How Did Cowboys Brush Their Teeth In The Wild West?

You could make the argument that cowboys had no excuse not to brush their teeth, because there's evidence that toothbrushing, or at least something resembling tooth brushing, appeared back in the days of the Babylonian Empire, about 5,000 years ago. On the other hand, it's a safe bet that most cowboys — who sometimes preferred the less derisive term "herders," — probably weren't up on their history of Babylonian personal hygiene. 

Something like toothpaste seems to have appeared during the days of Ancient Egypt. The Library of Congress tells us that Europe saw tooth cleaning with some kind of implement become more and more common in the 17th century; England saw the manufacturing of toothbrushes in the 18th century, but they didn't really become anything close to common in the United States until the late 19th century, well into the waning days of the trail drive.

Cowboy teeth did not look this good

The fact is, by most accounts, tooth brushing didn't become a common practice for anyone in the U.S., let alone someone who spent his days crooning "Git Along, Little Dogies," until after World War I. The state of tooth decay among recruits for that conflict was actually considered a public health menace. says regular, twice-a-day tooth cleaning wasn't accepted standard health practice until it was brought back home by soldiers in World War II, who'd been indoctrinated in the practice. Besides, toothbrushes with nylon bristles weren't mass-produced until 1938 — before that, toothbrushes often utilized boar bristles. And the first electric toothbrush didn't show up until 1960.

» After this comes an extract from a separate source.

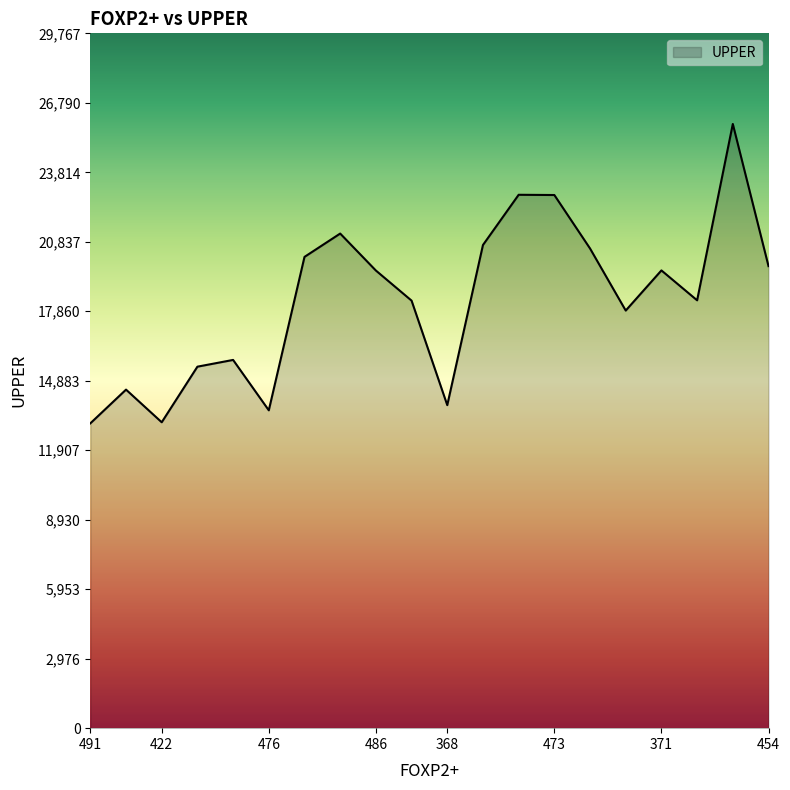

What is the minimum value shown in the chart?

13059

There was something resembling toothpaste (though it contained soap; or possibly chalk) made in the U.S. in the early 19th century, but toothpaste in a tube didn't show up until 1873 — the same year Colt introduced the .45 Peacemaker. Coincidence? Probably. But as for cowboys brushing their teeth — remember that they tended to be less than well educated, poor, and plain busy — the short answer is that they probably didn't. 

As True West Magazine's Marshall Trimble, state historian for Arizona writes: "...nearly everyone had rotten teeth, or their choppers were stained by tobacco or coffee (which may explain why most folks didn't smile in period photos)." To make matters worse, in the rare event that there was a toothbrush around, it would have been a "community toothbrush, which hung in stagecoach stations and other public eating places. This was "shared by anybody who felt compelled to clean his or her teeth." It seems that when it came to brushing in the Old West, it was a wash.